Tempos de deslocamento mais curtos aumentam as opções de
escolha tanto dos trabalhadores quanto das firmas, favorecendo os dois lados da
moeda do mercado de trabalho. E isso aumenta a produtividade.
"Nossos cálculos
permitiram estabelecer que, se a meia hora a mais no tempo de deslocamento dos
trabalhadores fosse eliminada, o ganho médio de produtividade seria de
aproximadamente 15,7%. Dependendo da maior ou menor distância entre os locais
de residência e os locais de trabalho, o adicional de produtividade variaria de
12,6% a 18,9%. E esse acréscimo de produtividade causaria um aumento de 2,83%
no PIB nacional, com o correspondente crescimento no nível de consumo dos
trabalhadores”, disse Haddad.
"A cidade de São
Paulo absorveria aproximadamente 50% de todo esse benefício, com um aumento de
10,94% do PIB municipal. Considerando a Região Metropolitana de São Paulo em
seu conjunto, teríamos um aumento de 12,89% do PIB regional e de 18,53% do
consumo dos habitantes”, informou o pesquisador.
Integração de modelos
de grande escalas
O que sua pesquisa fez foi aquilo que, na linguagem técnica,
é chamada de "integração de modelos de grande escala”. No caso, foram
integrados três modelos: o modelo de demandas de viagens, que combina
informações sobre os deslocamentos das pessoas com o levantamento da
infraestrutura física da rede (rotas de ônibus, de metrô, de automóveis etc.);
o modelo de produtividade, estabelecendo relações quantitativas entre estrutura
da cidade, características dos trabalhadores e produtividade; e o modelo
macroespacial de equilíbrio geral computável, que transforma produtividade em
impactos de ordem superior, como PIB e consumo.

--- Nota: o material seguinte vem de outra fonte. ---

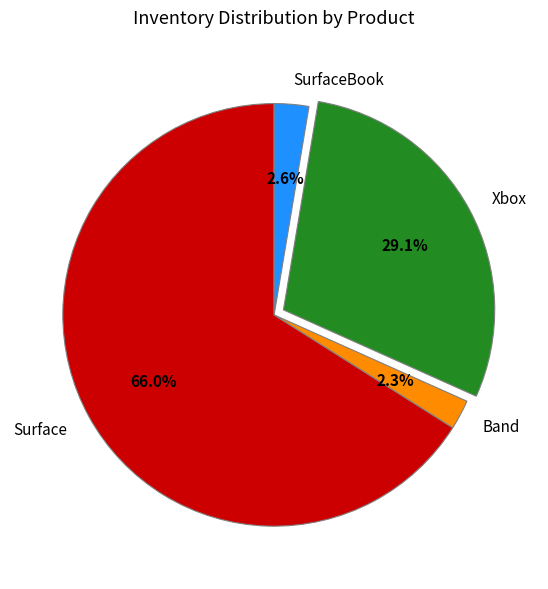

Approximately how many times larger is the value at Surface compared to Xbox?

2.3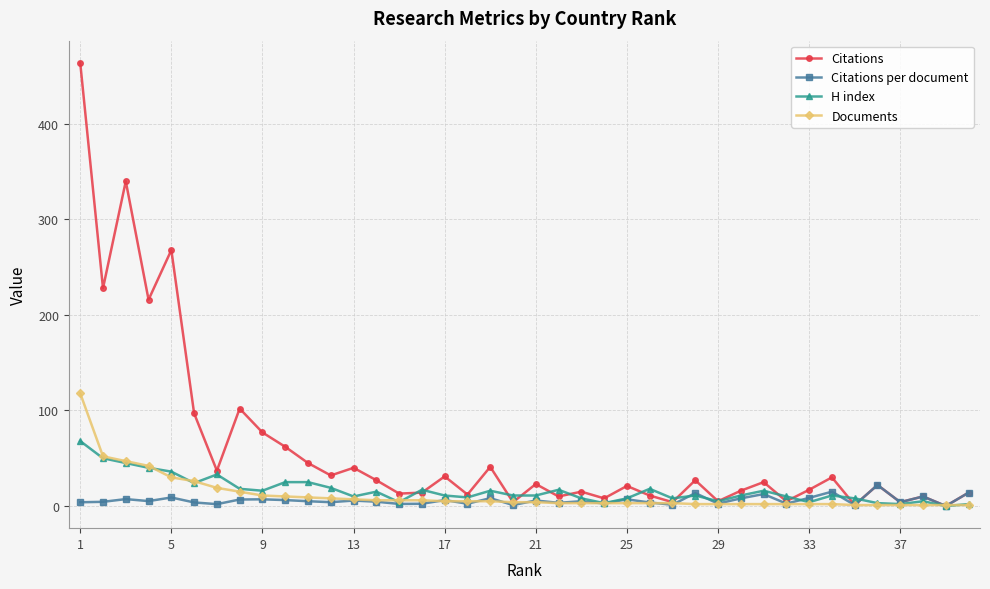

True or false: Citations and H index cross at least once.

True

"Para fazer esse levantamento, cruzamos dois grandes conjuntos de dados: os dados do último Censo Demográfico do IBGE, de 2010; e os dados da Pesquisa de Origem e Destino, realizada pelo Metrô de São Paulo em 2007, compatibilizados com os valores de 2010”, detalhou Haddad. A pedido da Agência FAPESP, o pesquisador extrapolou posteriormente os resultados com base em estimativas numéricas de 2014, produzindo um quadro bem próximo da situação atual.